Published online by Cambridge University Press: 14 October 2009
Why select Shanghai as the window through which to look at the new China? One of the world's largest cities can hardly be considered ‘average’ or ‘typical’, and no Sinological sociologist in search of the Chinese equivalent of the Lynds's ‘Middletown’, Warner's ‘Yankee city’ or Hunter's ‘Regional City’ would settle for Shanghai. The reason for choosing Shanghai, aside from its intrinsic historical interest, is that the city is not average but critical – critical in the sense that serious analysis of nearly all of the important aspects of life in China must, eventually, confront Shanghai and its special place in the Chinese scheme of things.
Whether the subject is heavy industries, such as steel or petrochemicals; or light industries, such as textiles or electronics, Shanghai commands attention. Shanghai's political significance in the history of revolutionary China reaches from the founding of the Chinese Communist Party there to the more recent dramatics associated with the Gang of Four.
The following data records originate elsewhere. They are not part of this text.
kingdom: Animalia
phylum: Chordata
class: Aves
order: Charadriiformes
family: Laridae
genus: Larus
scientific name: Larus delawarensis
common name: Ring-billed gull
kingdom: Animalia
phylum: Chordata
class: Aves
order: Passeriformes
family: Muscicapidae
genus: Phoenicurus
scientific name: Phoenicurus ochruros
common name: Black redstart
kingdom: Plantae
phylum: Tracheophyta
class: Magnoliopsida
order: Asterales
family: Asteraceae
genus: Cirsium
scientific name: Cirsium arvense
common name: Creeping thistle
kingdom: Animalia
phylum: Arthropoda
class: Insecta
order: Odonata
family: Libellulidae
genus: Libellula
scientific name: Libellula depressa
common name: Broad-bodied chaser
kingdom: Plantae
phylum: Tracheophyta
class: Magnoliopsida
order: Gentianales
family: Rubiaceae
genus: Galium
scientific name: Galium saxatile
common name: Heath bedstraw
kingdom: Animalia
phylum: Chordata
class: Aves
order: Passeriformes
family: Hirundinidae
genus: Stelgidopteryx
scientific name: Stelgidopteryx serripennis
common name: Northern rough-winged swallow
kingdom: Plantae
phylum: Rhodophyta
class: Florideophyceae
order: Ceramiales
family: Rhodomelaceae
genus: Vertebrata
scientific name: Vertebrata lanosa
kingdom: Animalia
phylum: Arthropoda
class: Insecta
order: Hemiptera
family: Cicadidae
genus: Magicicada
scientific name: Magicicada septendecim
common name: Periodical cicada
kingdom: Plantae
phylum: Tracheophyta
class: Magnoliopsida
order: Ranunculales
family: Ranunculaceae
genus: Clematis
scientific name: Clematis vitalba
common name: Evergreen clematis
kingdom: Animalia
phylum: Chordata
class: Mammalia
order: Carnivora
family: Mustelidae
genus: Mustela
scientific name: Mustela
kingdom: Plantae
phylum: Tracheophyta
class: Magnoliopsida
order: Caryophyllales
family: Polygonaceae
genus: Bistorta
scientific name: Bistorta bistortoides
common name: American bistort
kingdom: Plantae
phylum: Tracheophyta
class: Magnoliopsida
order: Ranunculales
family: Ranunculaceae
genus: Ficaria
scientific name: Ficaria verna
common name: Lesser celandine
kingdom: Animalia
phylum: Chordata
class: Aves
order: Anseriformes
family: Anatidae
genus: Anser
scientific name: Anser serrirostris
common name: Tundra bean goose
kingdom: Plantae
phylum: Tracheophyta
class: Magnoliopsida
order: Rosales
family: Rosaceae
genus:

If the subject is learning, be it scientific and technological or cultural and artistic, Shanghai cannot be ignored, for its educational system is the most diversified and its middle schools the most comprehensive in all China. It goes without saying that any study of Chinese urban matters must deal extensively with that country's largest city, but it is equally true that the special districts of the Shanghai periphery illustrate the best of China's suburban planning, excellent examples of farming, and a wide range of rural industries.